Install or Deploy StreamSets Data Collector Engine
The StreamSets Data Collector engine is a key, integrated component within the StreamSets DataOps Platform. The StreamSets DataOps Platform is where you develop, manage and monitor your data pipelines, and is available as a SaaS. StreamSets Data Collector is one of the pipeline execution engines that is managed by the DataOps Platform and which actually executes the pipeline.
To get started, sign up for and log into the StreamSets DataOps Platform (it’s free!) From there you can set up the Data Collector engine in a variety of ways depending on your use case and your environment. StreamSets makes it easy for you to deploy the Data Collector engine wherever you need, on-premises, in a VPC or in the public cloud– to support the breadth of pipeline patterns across hybrid, multi-cloud environments.
You can choose from a variety of methods to deploy a Data Collector engine–
either download and install, or deploy in the cloud.
- Option A: download the StreamSets Data Collector Docker image, and use Docker to run the Data Collector engine on your local machine, on-premises or in your VPC. This is a self-managed deployment, meaning you are taking full control of procuring the resources to run the engines. The StreamSets Data Collector Docker image download is available from within the StreamSets DataOps Platform.
- Option B: download the StreamSets Data Collector engine Tarball and install Data Collector on your local machine, on-premises or in your VPC. The StreamSets Data Collector download tarball is available from within the StreamSets DataOps Platform.
- Option C: use the DataOps Platform to automatically provision a Data Collector engine and the associated resources required to run the engine in your choice of cloud service provider– AWS EC2, Azure VM or GCE— in just a few minutes. This allows you to easily set up and manage a cloud instance of the StreamSets Data Collector engine in your own cloud namespace. The StreamSets DataOps Platform does the hard work of ensuring that the resources meet the engine requirements, and automatically deploying and launching your Data Collector engine on those resources.
After your engine deployment is set up, you can start building your smart data pipeline in the DataOps Platform. You can then execute your pipeline using your new StreamSets Data Collector engine.
Getting Started Videos
Here is where you will define your StreamSets engine and set configurations.
Use the drag and drop functionality and pre-built processors.
Check your pipeline configurations and you’re ready to start processing.
Review the status, monitor the outcome and analyze.
Check out more demos and see the StreamSets DataOps Platform live in action.
What Is a Data Collector?
The StreamSets Data Collector engine is a powerful execution engine used to ingest and process data in batch, streaming, or CDC pipelines, and is a core part of the StreamSets DataOps Platform.

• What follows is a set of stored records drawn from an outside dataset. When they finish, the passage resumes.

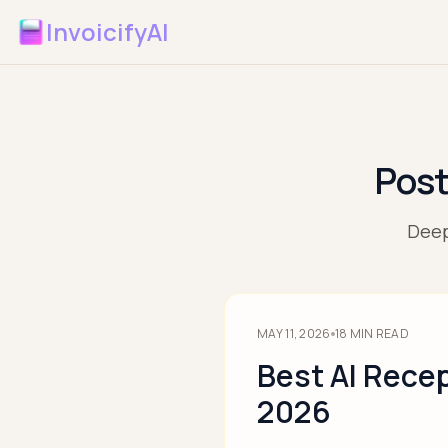
InvoicifyAI
Post
Deep
MAY 11, 2026
18
MIN READ
Best AI Recep
2026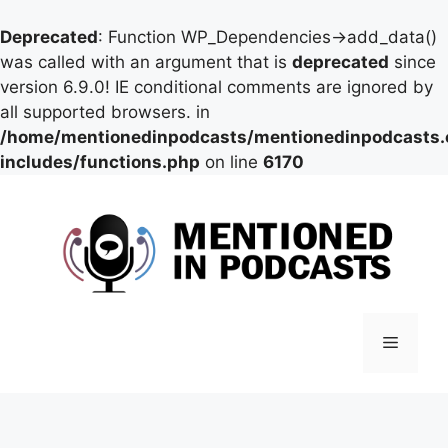
Deprecated
: Function WP_Dependencies->add_data()
was called with an argument that is
deprecated
since
version 6.9.0! IE conditional comments are ignored by
all supported browsers. in
/home/mentionedinpodcasts/mentionedinpodcasts
includes/functions.php
on line
6170
Skip
to
content
Menu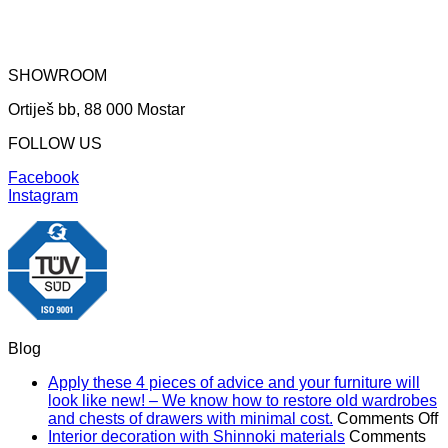
SHOWROOM
Ortiješ bb, 88 000 Mostar
FOLLOW US
Facebook
Instagram
Blog
Apply these 4 pieces of advice and your furniture will
look like new! – We know how to restore old wardrobes
o
and chests of drawers with minimal cost.
Comments Off
A
Interior decoration with Shinnoki materials
Comments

You can install and deploy Data Collector engines anywhere you need to ingest data, on-premises or in the cloud. You can download and install the Data Collector engine, or let the DataOps Platform auto-deploy it in AWS, Azure or GCP. Either way, the Data Collector engine will be managed from the StreamSets DataOps Platform. Use the pre-built connectors and native integrations to configure your smart data pipeline without coding. With smart data pipelines, you can spend more time building new data pipelines and less time rewriting and fixing old pipelines.
Where is the StreamSets download? Where is the Data Collector download?
For those who may have been used to downloading StreamSets Control Hub as well as engines in the past, StreamSets has evolved the DataOps Platform to function natively in the cloud. The StreamSets DataOps Platform is a cloud-native SaaS that you can simply log into. From within the DataOps Platform, you can then choose how you want to deploy your Data Collector engine– download and install yourself, or use the auto-provisioning capabilities of the DataOps Platform to deploy the cloud.